Lamé function

Content sourced from Wikipedia, licensed under CC BY-SA 3.0.

Lamé functions, also called ellipsoidal harmonics, are special solutions of Lamé's equation, a second‑order differential equation. They were introduced by Gabriel Lamé in 1837 and appear when solving Laplace’s equation in ellipsoidal coordinates. In some cases, the solutions are polynomials known as Lamé polynomials.

Lamé’s equation involves constants A and B and the Weierstrass elliptic function. A particularly important case is when B times the Weierstrass function equals a negative multiple of the square of the elliptic sine sn(x). If B℘(x) = -κ² sn²(x) with κ² = n(n+1)k² (n an integer and k the elliptic modulus), the corresponding solutions extend to meromorphic functions defined on the whole complex plane. For other values of B the solutions have branch points.

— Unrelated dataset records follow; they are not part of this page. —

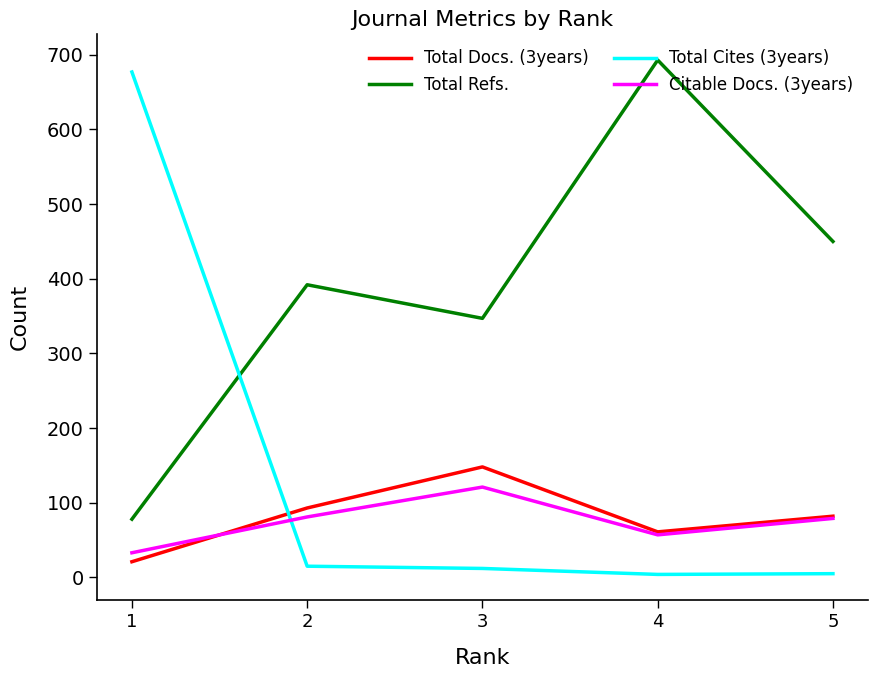

Which series changed the most between 3 and 4?

Total Refs.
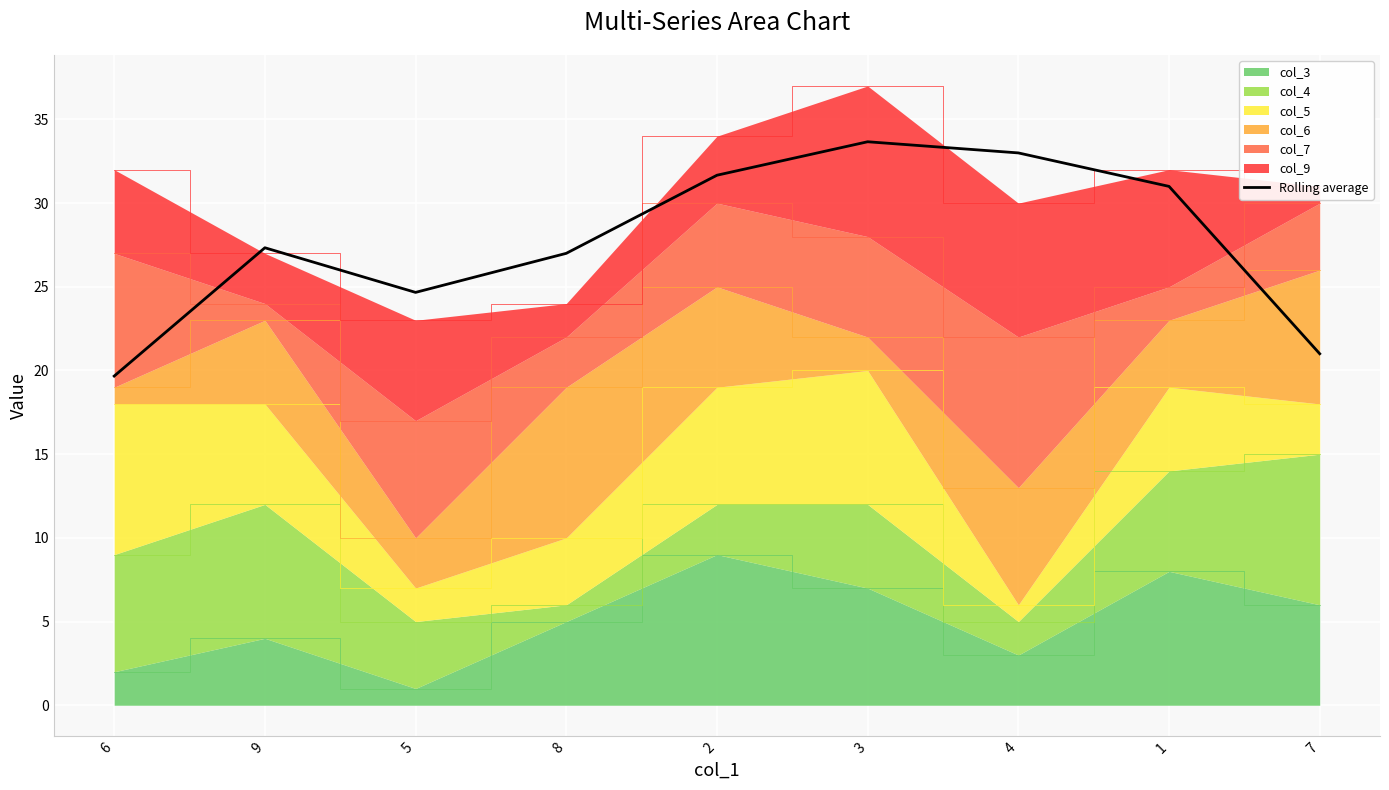

What is the label of the 2nd point from the left?

9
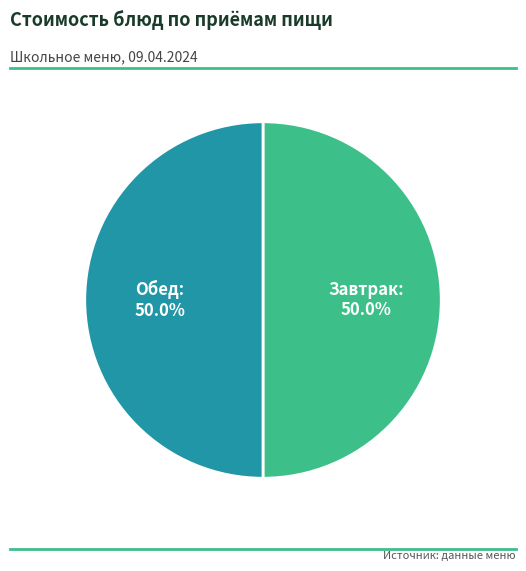

Approximately how many times larger is the value at Завтрак compared to Обед?

1.0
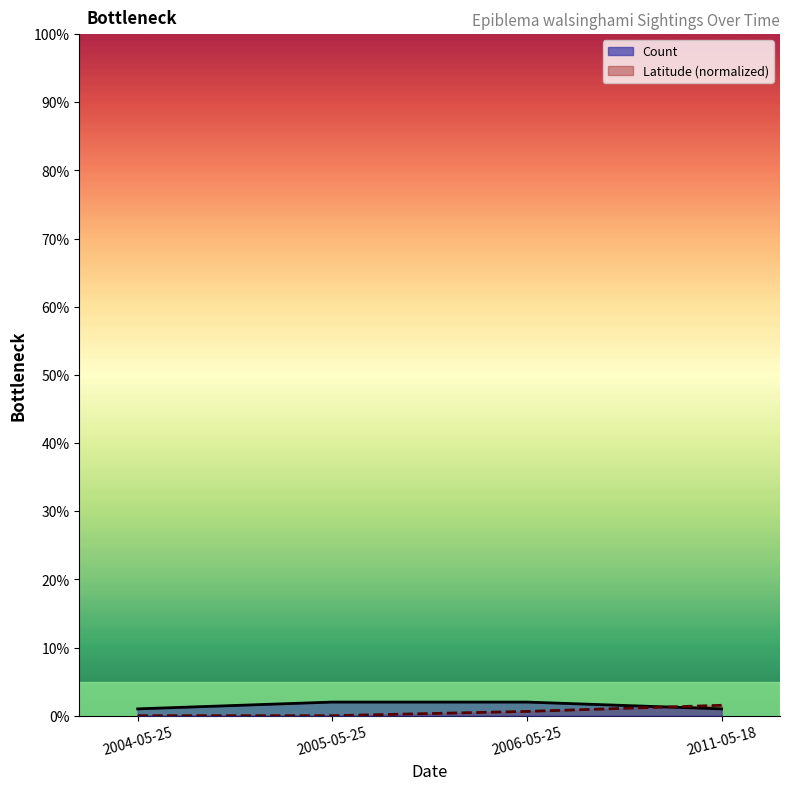

Between which two adjacent categories do Count and Latitude (normalized) first intersect?

2006-05-25 and 2011-05-18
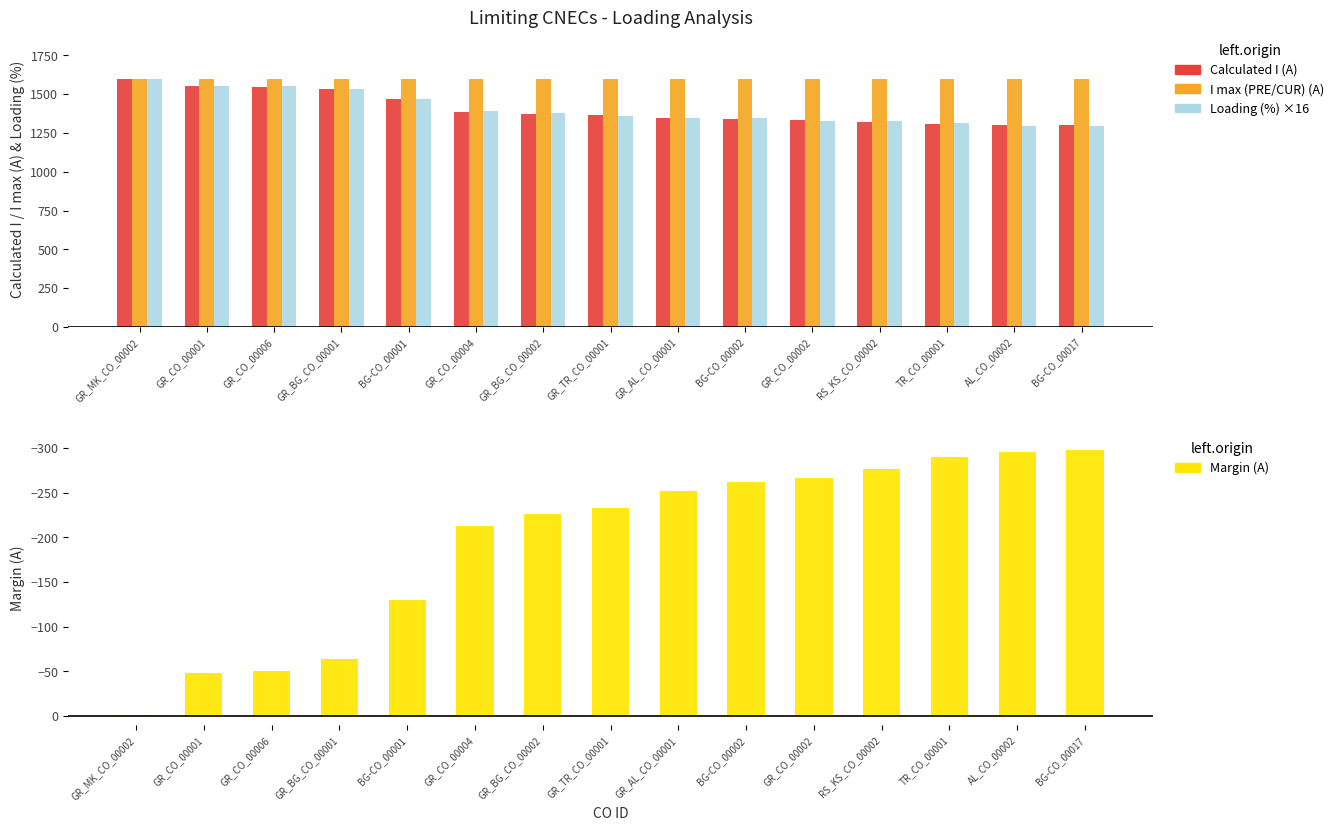

How many data points in Loading (%) are less than 1360?

7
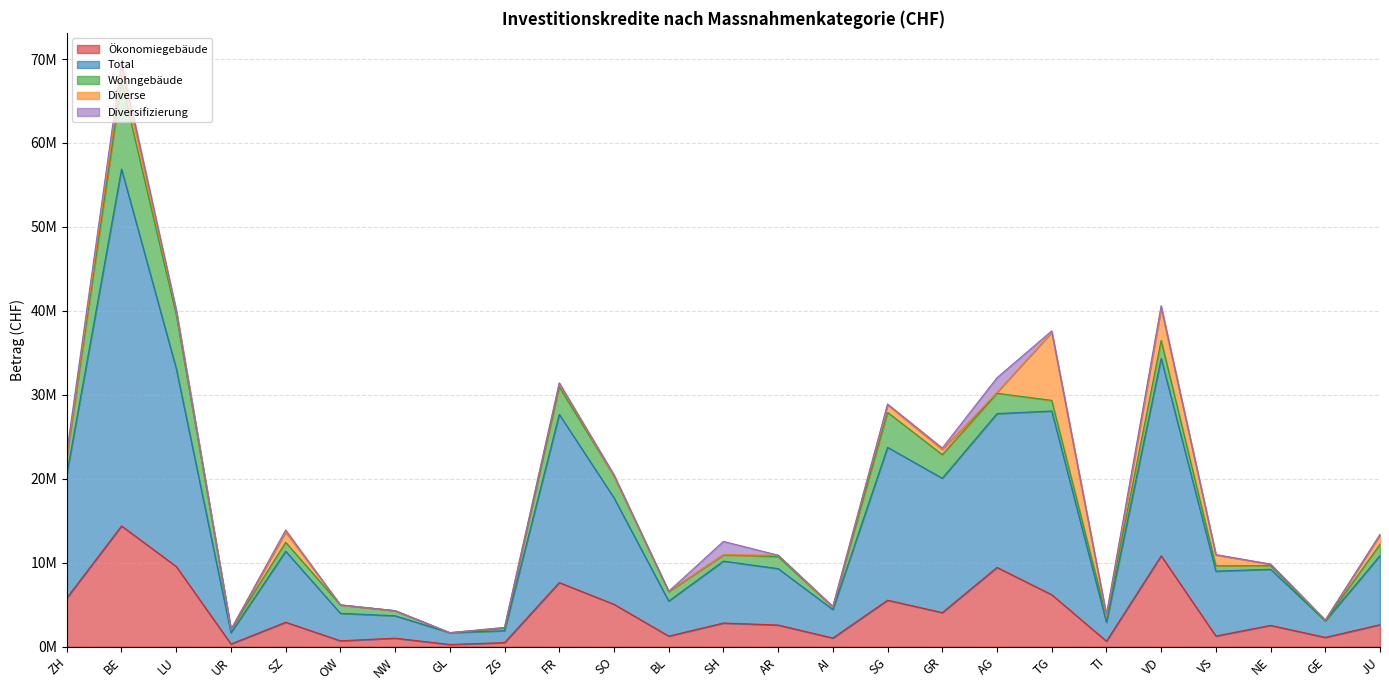

True or false: Wohngebäude and Total cross at least once.

False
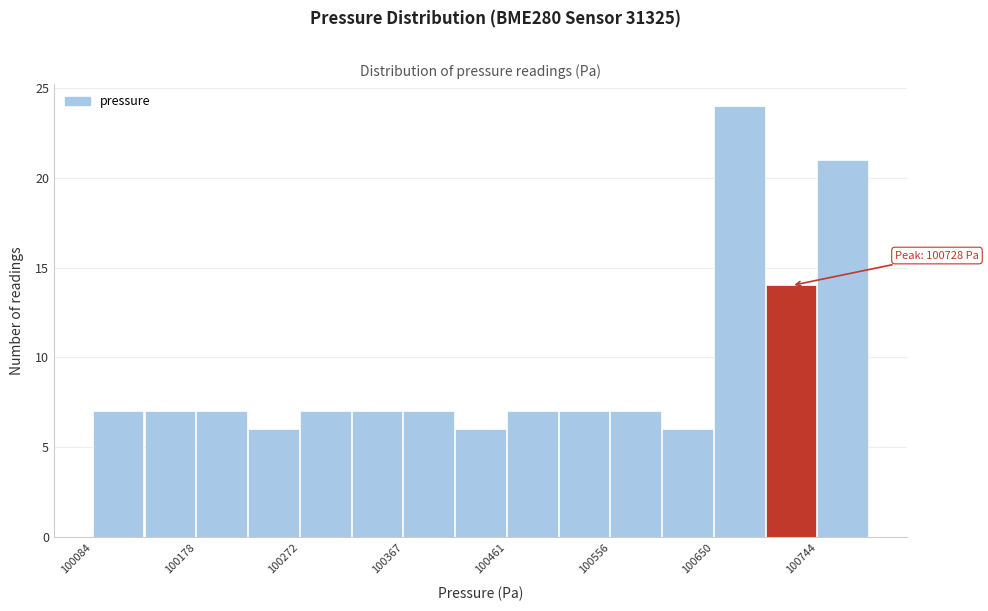

Which range on the x-axis has the tallest bar?

100650 to 100700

If you change the variable to t = sn(x), Lamé’s equation can be rewritten in an algebraic form and, after another change of variables, becomes a special case of Heun’s equation.

A more general form is the ellipsoidal (or ellipsoidal wave) equation, which uses the elliptic modulus k and constants κ and Ω. When Ω = 0, this reduces to Lamé’s equation with a parameter Λ. If, in addition, k = 0 and κ = 2h, the equation can further reduce to the Mathieu equation.

The Weierstrass form of Lamé’s equation is not convenient for calculations; the Jacobian form is preferred. The algebraic and trigonometric forms are more cumbersome to work with.

Lamé equations also appear in quantum mechanics as equations describing small fluctuations around periodic instantons (periodic solutions) of Schrödinger equations with periodic or anharmonic potentials.

Asymptotic expansions for large κ have been found. The eigenvalue Λ can be expanded in a parameter q, which is related to boundary conditions and is roughly an odd integer. Depending on the boundary conditions, you obtain ellipsoidal wave functions with different periods, leading to two families called Ec and Es. Expanding Λ(q) around a base q yields the asymptotic formulas; in the limit where the equation reduces to Mathieu’s equation, these formulas become the familiar Mathieu results.